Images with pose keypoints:

○ ○ ○

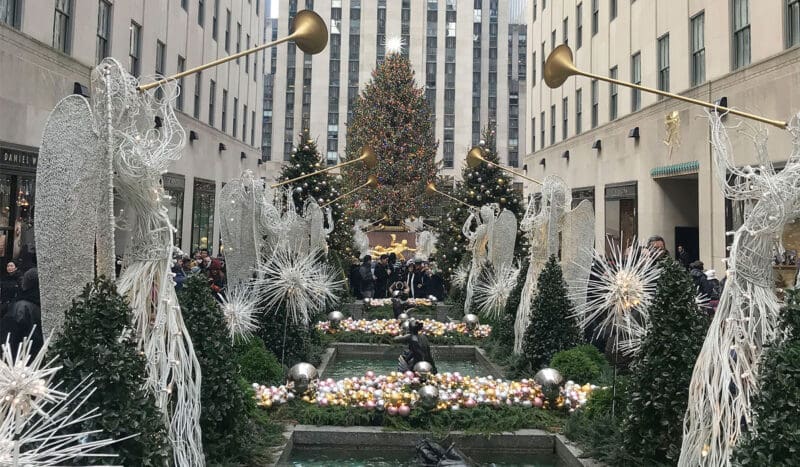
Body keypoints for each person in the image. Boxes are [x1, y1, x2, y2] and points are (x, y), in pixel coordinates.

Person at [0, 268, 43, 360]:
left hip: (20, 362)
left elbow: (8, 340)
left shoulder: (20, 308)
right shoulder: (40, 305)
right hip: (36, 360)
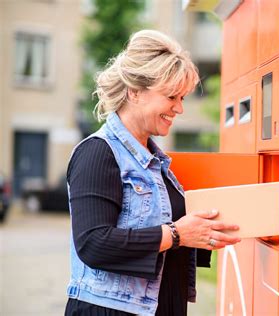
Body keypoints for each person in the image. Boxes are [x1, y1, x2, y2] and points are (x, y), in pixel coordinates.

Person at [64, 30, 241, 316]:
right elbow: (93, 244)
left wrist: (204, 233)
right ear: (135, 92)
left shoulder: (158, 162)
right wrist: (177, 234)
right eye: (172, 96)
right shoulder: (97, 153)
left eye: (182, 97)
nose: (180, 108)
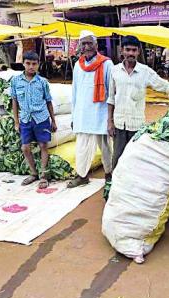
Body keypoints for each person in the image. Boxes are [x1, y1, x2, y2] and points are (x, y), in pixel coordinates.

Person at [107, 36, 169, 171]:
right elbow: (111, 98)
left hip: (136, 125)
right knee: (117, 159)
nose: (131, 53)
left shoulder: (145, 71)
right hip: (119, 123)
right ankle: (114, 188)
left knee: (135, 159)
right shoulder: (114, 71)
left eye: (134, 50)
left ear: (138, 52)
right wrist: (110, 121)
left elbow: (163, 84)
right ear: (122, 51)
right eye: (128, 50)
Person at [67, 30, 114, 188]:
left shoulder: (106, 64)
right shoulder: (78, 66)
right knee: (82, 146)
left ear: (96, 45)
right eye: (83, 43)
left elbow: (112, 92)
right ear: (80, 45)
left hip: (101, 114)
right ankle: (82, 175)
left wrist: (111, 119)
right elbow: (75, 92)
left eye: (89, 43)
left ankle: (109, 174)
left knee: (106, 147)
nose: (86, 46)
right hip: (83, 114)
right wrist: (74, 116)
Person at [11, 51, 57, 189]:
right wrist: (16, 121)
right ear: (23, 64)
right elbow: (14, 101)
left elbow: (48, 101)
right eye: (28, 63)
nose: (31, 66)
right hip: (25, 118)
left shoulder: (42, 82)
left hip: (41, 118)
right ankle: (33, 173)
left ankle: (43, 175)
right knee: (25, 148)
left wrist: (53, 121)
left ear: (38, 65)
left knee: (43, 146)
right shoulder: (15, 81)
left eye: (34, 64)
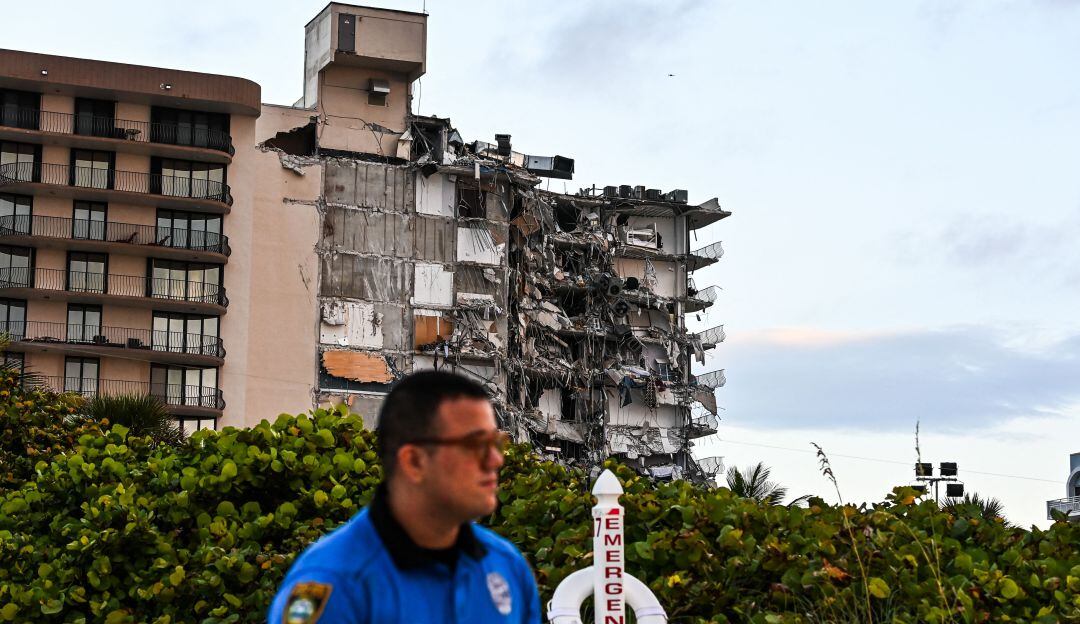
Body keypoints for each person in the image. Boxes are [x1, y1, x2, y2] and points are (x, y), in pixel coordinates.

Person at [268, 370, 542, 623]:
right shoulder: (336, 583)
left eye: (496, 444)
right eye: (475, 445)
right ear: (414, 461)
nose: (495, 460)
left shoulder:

○ ○ ○

* [Exercise] Above are records; repeat only the lines starting at the line with "left shoulder: (106, 64)" and ending at the line with "left eye: (89, 43)", exactly as they appear, both included.

* [Task answer]
left shoulder: (106, 64)
right shoulder: (78, 66)
right knee: (82, 146)
left ear: (96, 45)
right eye: (83, 43)
left elbow: (112, 92)
right ear: (80, 45)
left hip: (101, 114)
right ankle: (82, 175)
left wrist: (111, 119)
right elbow: (75, 92)
left eye: (89, 43)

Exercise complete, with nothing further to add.